According to the Uganda Bureau of Statistics, Ugandans save around 5% of their monthly earnings as compared to an average of 18% for the other three big East African countries – Kenya, Tanzania and Rwanda.

Dickson Sembuya, the director for research and market development at the Capital Markets Authority (CMA) concurred with Bwiso. He said corporate governance has been one of the key weaknesses that the private sector has faced while trying to access capital through the capital markets.

However, he said under the current CMA 10 year Master Plan that was launched recently, they are pushing for the proposal with other partners to develop what he called ‘The advisory Capital Markets Centre’ that will offer training for businesses on key aspects of corporate governance, record keeping, business strategy and plans and more – all geared towards helping beneficiaries to tap into the capital market to raise long term financing for expansion and related opportunities.

Going forward, Bwiso said they are working closely with CMA to enhance awareness and education about the products available on the market and helping businesses understand their funding needs.

“Businesses only look at their families to raise capital without considering the fact that the public can also support through the capital markets,” he said.

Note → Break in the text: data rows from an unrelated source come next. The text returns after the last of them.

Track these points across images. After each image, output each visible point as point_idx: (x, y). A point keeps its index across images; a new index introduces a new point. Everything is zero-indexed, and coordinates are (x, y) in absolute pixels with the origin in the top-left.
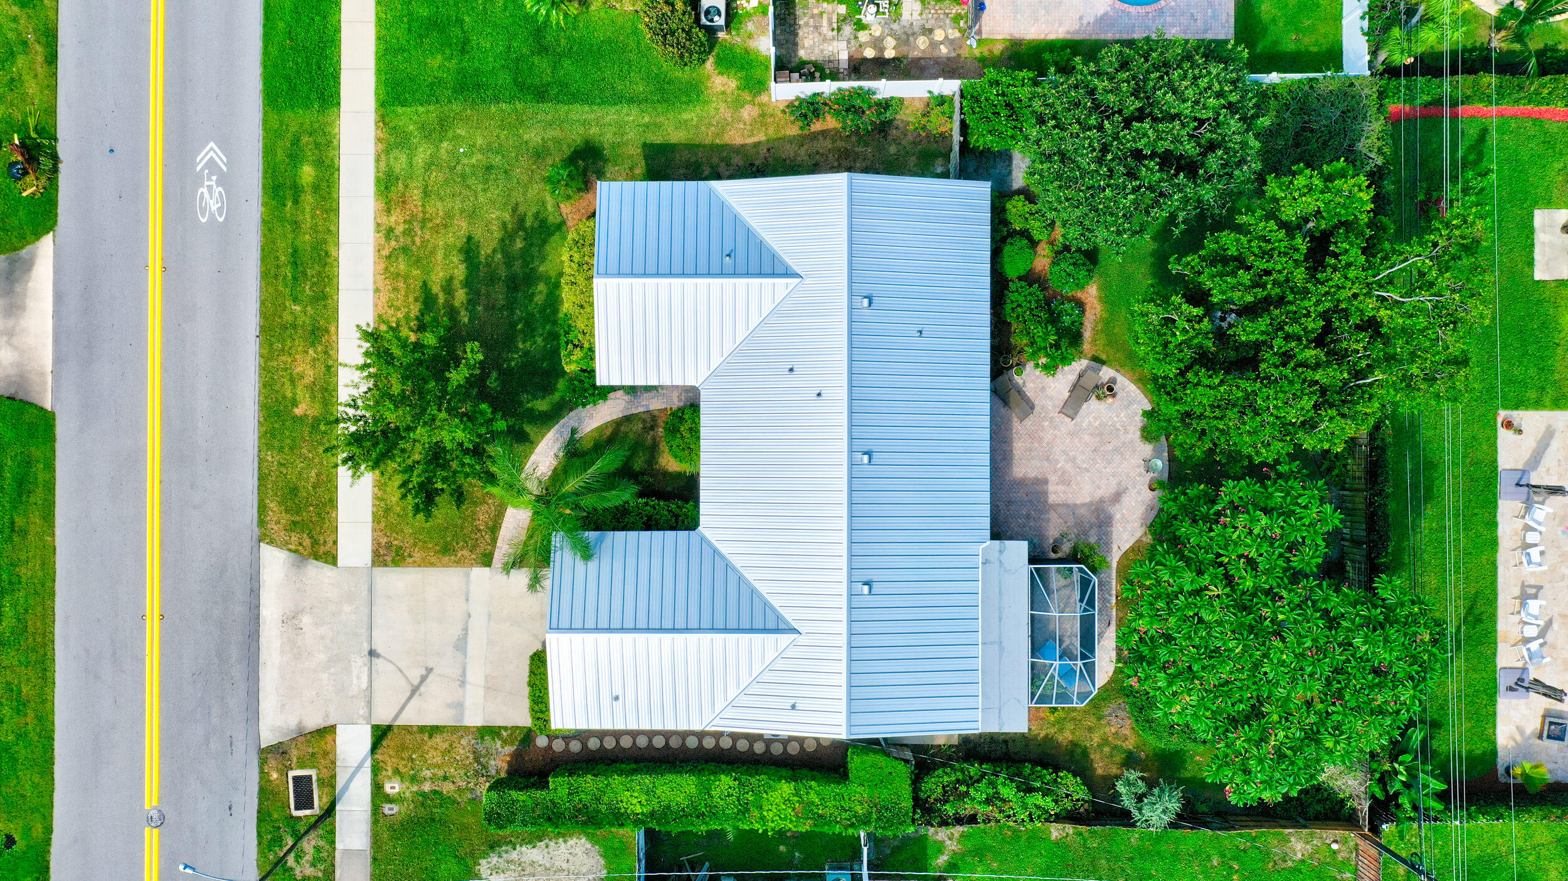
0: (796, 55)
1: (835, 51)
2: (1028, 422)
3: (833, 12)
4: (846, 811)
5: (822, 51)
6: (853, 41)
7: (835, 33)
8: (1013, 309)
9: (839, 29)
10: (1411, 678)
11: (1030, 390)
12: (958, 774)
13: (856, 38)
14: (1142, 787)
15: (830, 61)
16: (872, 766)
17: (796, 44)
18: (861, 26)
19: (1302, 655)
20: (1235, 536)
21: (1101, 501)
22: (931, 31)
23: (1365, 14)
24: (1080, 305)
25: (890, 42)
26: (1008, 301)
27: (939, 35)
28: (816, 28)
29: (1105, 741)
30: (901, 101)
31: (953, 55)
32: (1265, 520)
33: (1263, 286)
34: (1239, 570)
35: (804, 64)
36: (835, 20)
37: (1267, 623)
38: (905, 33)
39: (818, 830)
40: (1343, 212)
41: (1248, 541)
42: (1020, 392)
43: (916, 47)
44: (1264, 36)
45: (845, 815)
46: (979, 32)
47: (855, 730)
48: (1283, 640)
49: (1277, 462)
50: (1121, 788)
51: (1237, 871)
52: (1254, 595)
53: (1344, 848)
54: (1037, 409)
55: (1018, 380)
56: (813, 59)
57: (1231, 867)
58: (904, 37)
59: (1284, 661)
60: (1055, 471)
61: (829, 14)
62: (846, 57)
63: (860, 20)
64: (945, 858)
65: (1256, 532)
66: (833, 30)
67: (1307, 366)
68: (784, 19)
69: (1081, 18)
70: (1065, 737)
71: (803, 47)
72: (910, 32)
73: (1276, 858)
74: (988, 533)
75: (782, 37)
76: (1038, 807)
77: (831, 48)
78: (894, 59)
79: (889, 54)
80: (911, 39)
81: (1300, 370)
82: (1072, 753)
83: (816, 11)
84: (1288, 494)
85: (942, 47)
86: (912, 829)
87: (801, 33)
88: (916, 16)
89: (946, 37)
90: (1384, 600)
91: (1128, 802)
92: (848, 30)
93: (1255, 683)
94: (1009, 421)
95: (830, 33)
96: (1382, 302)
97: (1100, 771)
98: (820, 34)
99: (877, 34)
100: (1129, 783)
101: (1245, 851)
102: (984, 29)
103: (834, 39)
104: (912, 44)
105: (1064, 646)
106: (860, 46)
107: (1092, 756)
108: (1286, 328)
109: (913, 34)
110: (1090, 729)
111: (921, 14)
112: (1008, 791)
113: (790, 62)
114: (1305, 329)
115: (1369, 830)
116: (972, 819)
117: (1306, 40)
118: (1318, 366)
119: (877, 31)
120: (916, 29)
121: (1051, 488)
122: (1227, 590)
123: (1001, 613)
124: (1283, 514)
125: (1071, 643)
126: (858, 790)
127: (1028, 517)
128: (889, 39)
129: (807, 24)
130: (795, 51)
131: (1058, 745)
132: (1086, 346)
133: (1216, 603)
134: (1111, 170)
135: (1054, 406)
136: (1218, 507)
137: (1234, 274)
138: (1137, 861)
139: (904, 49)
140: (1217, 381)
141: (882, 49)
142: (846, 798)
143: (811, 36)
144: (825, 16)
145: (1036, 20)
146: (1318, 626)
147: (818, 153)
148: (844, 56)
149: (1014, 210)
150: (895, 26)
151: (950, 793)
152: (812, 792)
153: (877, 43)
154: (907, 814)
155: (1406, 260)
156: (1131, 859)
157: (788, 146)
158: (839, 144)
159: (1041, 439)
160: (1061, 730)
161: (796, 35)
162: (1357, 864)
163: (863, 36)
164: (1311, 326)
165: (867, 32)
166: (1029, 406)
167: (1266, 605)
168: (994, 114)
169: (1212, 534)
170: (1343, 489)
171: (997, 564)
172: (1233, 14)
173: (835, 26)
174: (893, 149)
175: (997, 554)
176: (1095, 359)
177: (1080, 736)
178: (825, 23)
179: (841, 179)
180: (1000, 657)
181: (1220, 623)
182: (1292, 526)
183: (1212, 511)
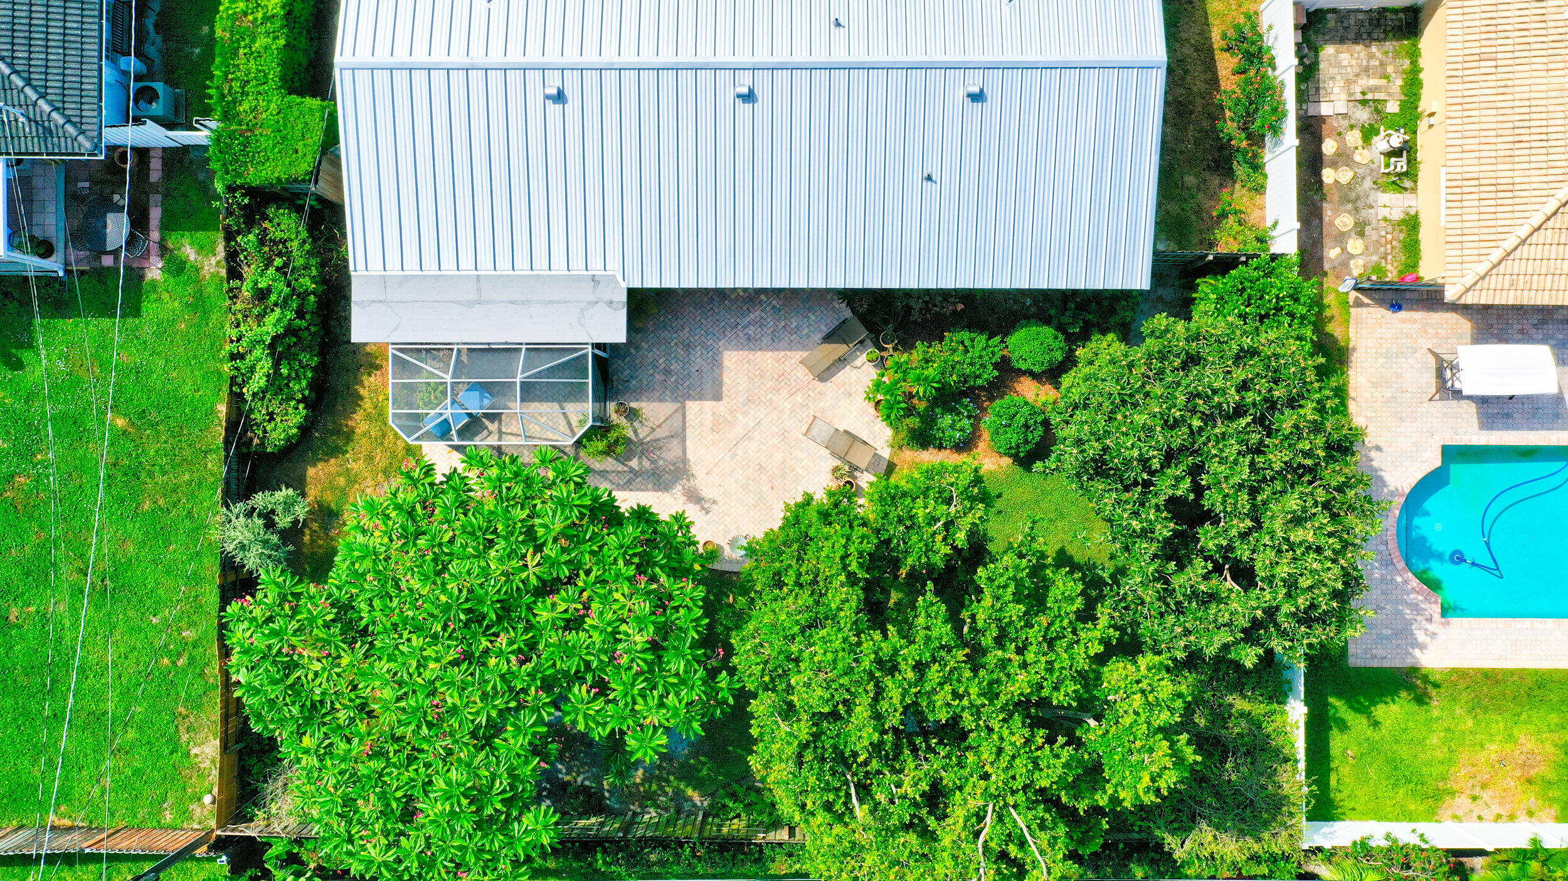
0: (1326, 42)
1: (1332, 97)
2: (802, 374)
3: (1390, 94)
4: (242, 87)
5: (1333, 78)
6: (1346, 123)
7: (1359, 97)
8: (962, 342)
9: (1364, 102)
10: (399, 861)
11: (846, 375)
12: (302, 261)
13: (1352, 127)
14: (283, 521)
15: (1318, 89)
16: (306, 124)
17: (1342, 41)
18: (1369, 133)
19: (433, 693)
20: (617, 596)
21: (689, 475)
22: (1361, 234)
23: (1395, 841)
24: (965, 445)
25: (1345, 175)
26: (973, 335)
27: (1355, 245)
28: (1366, 70)
29: (353, 480)
30: (1260, 189)
31: (1327, 266)
32: (641, 640)
33: (1000, 641)
34: (563, 603)
35: (1316, 50)
36: (1379, 96)
37: (485, 643)
38: (1358, 198)
39: (217, 50)
40: (1117, 757)
41: (609, 616)
42: (842, 361)
43: (1337, 213)
44: (1352, 707)
45: (236, 85)
46: (1358, 304)
47: (348, 74)
48: (455, 663)
49: (732, 671)
50: (284, 493)
51: (174, 663)
52: (529, 627)
53: (206, 813)
54: (820, 386)
55: (862, 358)
56: (1322, 66)
57: (179, 655)
58: (1353, 195)
59: (425, 667)
60: (732, 412)
61: (1387, 88)
62: (1323, 113)
63: (1377, 133)
64: (192, 257)
65: (624, 627)
66: (1364, 93)
67: (876, 699)
68: (1378, 25)
69: (1378, 448)
70: (359, 422)
71: (1338, 52)
72: (1360, 204)
73: (192, 719)
74: (637, 285)
75: (1352, 22)
76: (252, 369)
77: (1336, 90)
78: (1321, 182)
79: (1328, 176)
80: (1350, 206)
81: (871, 687)
82: (337, 432)
83: (1390, 69)
84: (683, 682)
85: (1338, 250)
86: (219, 187)
87: (1359, 48)
88: (1383, 212)
89: (1352, 256)
90: (518, 819)
91: (260, 500)
92: (1363, 115)
93: (395, 626)
94: (804, 348)
95: (1358, 89)
96: (977, 815)
97: (311, 472)
98: (1357, 75)
99: (1357, 158)
100: (288, 505)
101: (202, 674)
102: (1364, 310)
103: (1351, 94)
104: (1342, 208)
105: (487, 422)
106: (1340, 134)
107: (332, 461)
108: (936, 666)
109: (1357, 209)
110: (370, 458)
111: (1385, 219)
112: (271, 325)
113: (1316, 32)
114: (934, 691)
115: (218, 837)
116: (234, 273)
117: (1345, 770)
118: (878, 717)
119: (1359, 157)
120: (1364, 213)
121: (708, 405)
122: (534, 581)
123: (523, 303)
124: (651, 671)
125: (490, 433)
126: (273, 106)
127: (667, 372)
128: (1350, 174)
129: (1371, 56)
130: (1332, 41)
131: (349, 413)
132: (909, 455)
133: (515, 563)
134: (1176, 424)
135: (823, 410)
136: (663, 578)
137: (1018, 598)
138: (187, 522)
139: (1334, 196)
140: (854, 567)
141: (1334, 165)
142: (261, 88)
143: (1354, 62)
144: (1383, 82)
145: (1376, 385)
146: (478, 713)
147: (1186, 72)
148: (1325, 109)
149: (1105, 344)
150: (1368, 183)
151: (273, 247)
152: (269, 40)
153: (1344, 158)
154: (239, 175)
155: (1042, 852)
156: (190, 514)
157: (1196, 29)
158: (1199, 102)
159: (776, 390)
160: (368, 417)
161: (1357, 40)
162: (182, 829)
163: (1354, 138)
164: (939, 700)
165: (1360, 142)
166: (825, 374)
167: (511, 642)
168: (1250, 298)
169: (621, 562)
170: (705, 816)
171: (593, 298)
172: (1386, 664)
173: (1369, 96)
174: (1190, 180)
175: (607, 298)
176: (891, 468)
177: (361, 445)
178: (1373, 82)
179: (1156, 50)
180: (459, 303)
181: (485, 572)
182: (633, 685)
183: (657, 570)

This is in line with the fact many of Uganda’s business owners fear losing control for their business once they go public. However, Bwiso said that this fear can be managed in instances where one owns 51% of the business.

This means they would have what he called ‘effective control’ of the business. Already, he said that most companies listed on the USE have all their strategic investors holding over 75% apart from power distributor Umeme that is held 100% by the public.

“When you bring in new investors they will not try to look at controlling the business…all they want is a return on their investment,” Bwiso said.

Sello Moloko, the chairman of Thesele Investments and keynote speaker at the conference said that having a well thought out policy and legal regime for capital markets would attract a diversified shareholder base of large pension funds, life insurance companies and the people on the street – this has happened in markets like South Africa – on the Johannesburg Stock Exchange.

For this to happen, Moloko said it would involve a lot of dialogue between the exchanges, business community, general population and the regulator. “Regulation can be very uncomfortable but it is something that is necessary,” he said, adding that it is important that a culture of proper governance is introduced in the entrepreneur’s minds.

In addition, he said business owners need to uphold principles of integrity and confidence while delivering goods and services on the market.

He said well-managed businesses – both local and international – involved in oil and gas can have high appetite to raise cheap capital through the stock market and thus, create some buzz around it.

Moloko said this was the case with the South Africa’s JSE index that was dominated by the mining companies which also helped it to grow further.